- Action item
From the material below, copy every line in which the word "then" occurs.

BEGIN The input

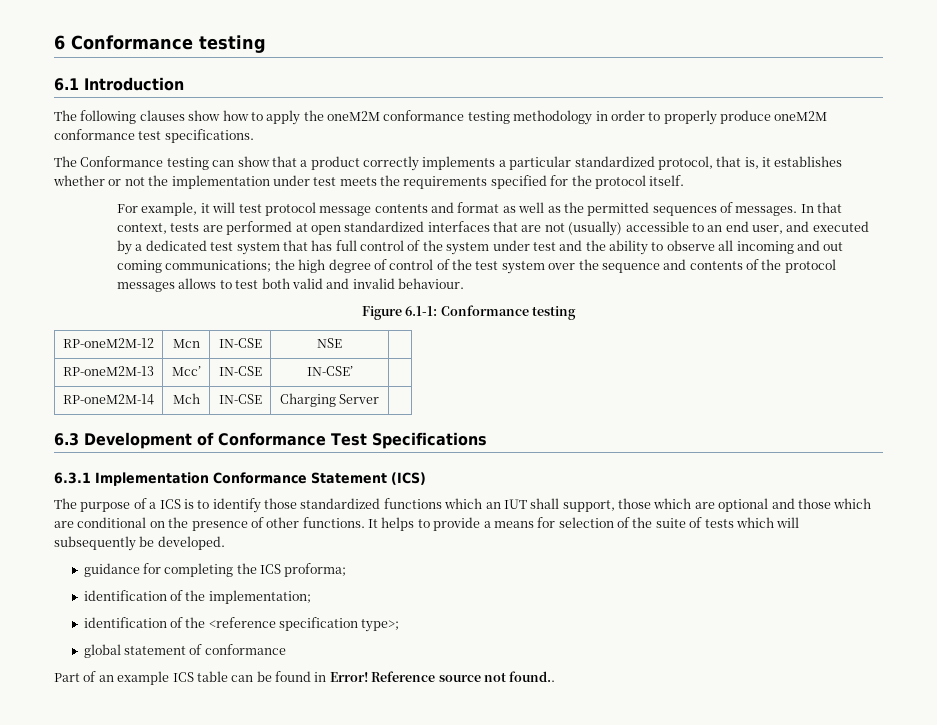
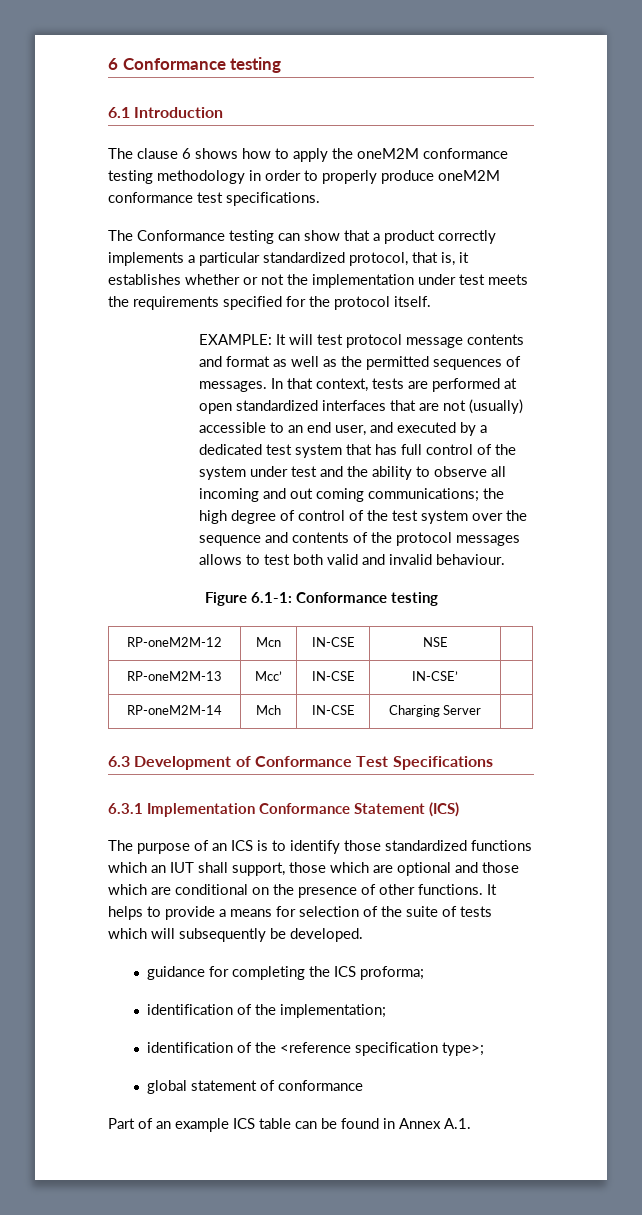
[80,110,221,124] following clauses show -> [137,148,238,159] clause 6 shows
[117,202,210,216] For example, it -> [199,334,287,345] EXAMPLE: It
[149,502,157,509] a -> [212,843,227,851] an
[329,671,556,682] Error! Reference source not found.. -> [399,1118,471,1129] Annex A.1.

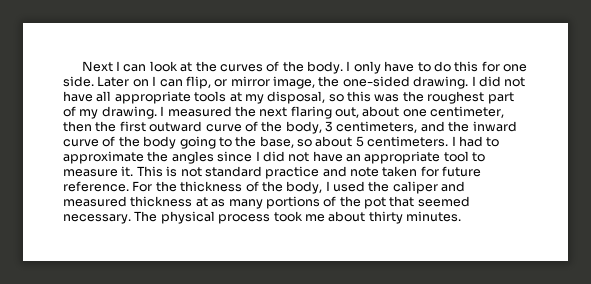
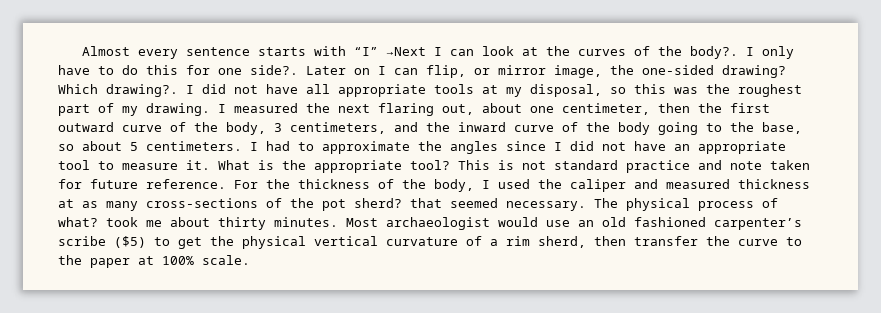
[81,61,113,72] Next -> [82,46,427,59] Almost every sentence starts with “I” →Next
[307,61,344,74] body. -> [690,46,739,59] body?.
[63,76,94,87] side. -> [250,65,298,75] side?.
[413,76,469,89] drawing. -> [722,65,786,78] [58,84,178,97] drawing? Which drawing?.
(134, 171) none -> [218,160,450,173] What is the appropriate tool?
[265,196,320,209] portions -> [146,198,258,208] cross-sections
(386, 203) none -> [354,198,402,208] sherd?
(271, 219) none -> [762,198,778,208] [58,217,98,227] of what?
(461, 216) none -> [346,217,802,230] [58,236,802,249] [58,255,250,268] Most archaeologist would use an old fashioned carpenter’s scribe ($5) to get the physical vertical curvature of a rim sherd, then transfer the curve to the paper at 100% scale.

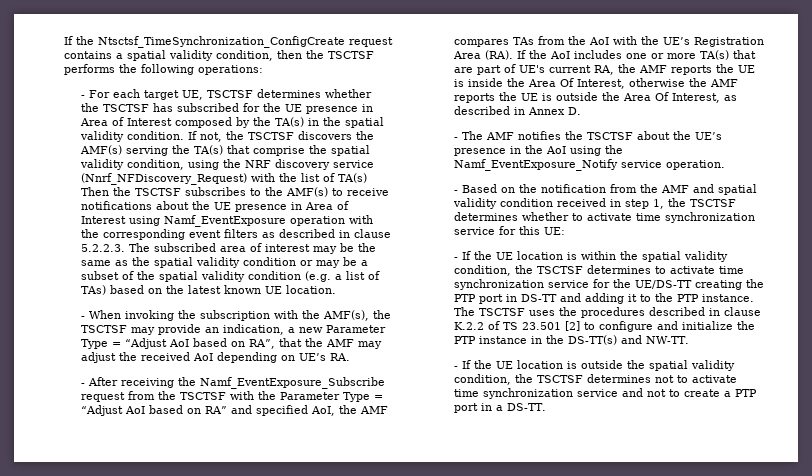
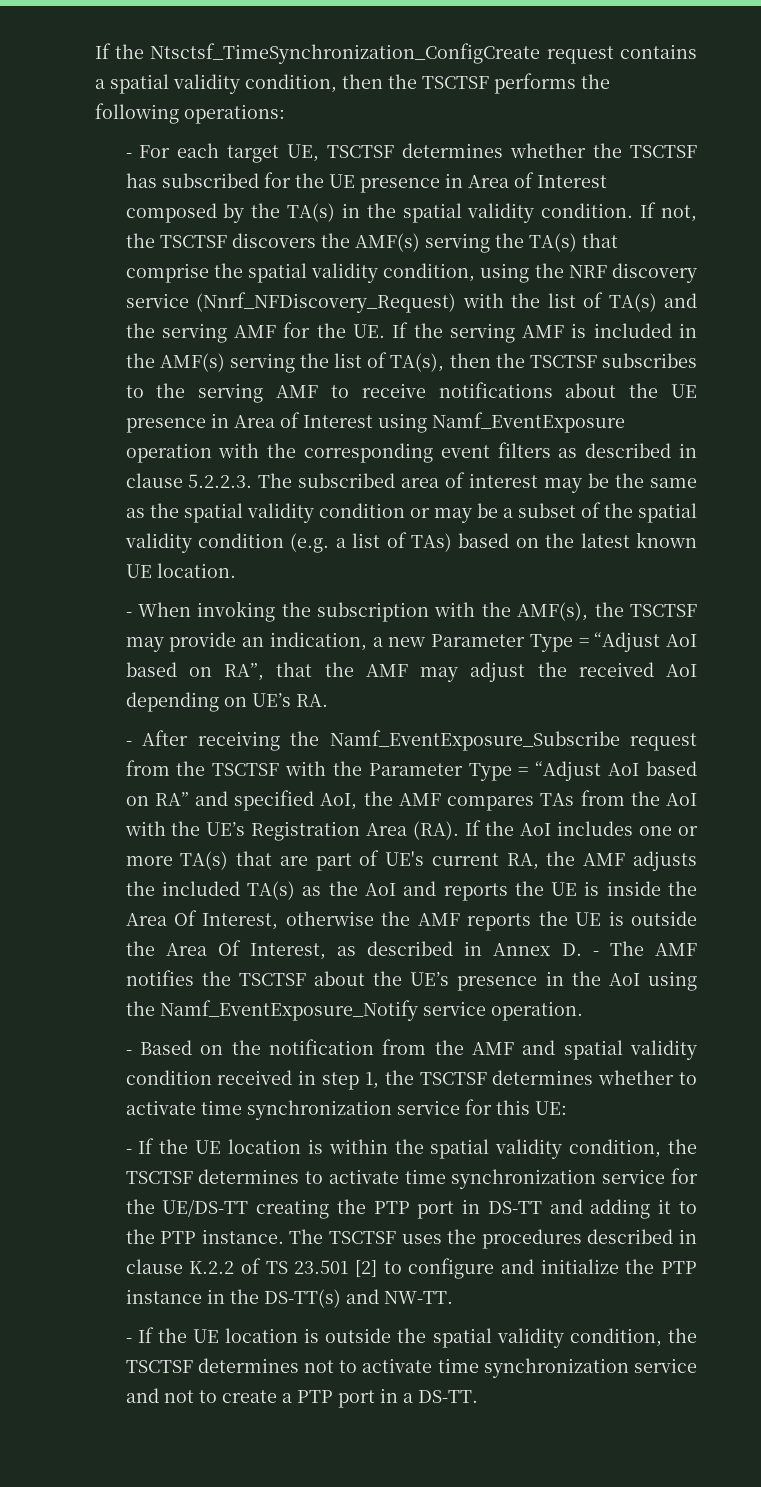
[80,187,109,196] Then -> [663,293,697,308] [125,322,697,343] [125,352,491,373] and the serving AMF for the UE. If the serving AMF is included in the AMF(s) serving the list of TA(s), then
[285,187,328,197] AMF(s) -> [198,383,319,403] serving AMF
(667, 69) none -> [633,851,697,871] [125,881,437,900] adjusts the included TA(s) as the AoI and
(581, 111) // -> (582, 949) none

END The input

- Finished task
(461, 216) none -> [346,217,802,230] [58,236,802,249] [58,255,250,268] Most archaeologist would use an old fashioned carpenter’s scribe ($5) to get the physical vertical curvature of a rim sherd, then transfer the curve to the paper at 100% scale.
[80,187,109,196] Then -> [663,293,697,308] [125,322,697,343] [125,352,491,373] and the serving AMF for the UE. If the serving AMF is included in the AMF(s) serving the list of TA(s), then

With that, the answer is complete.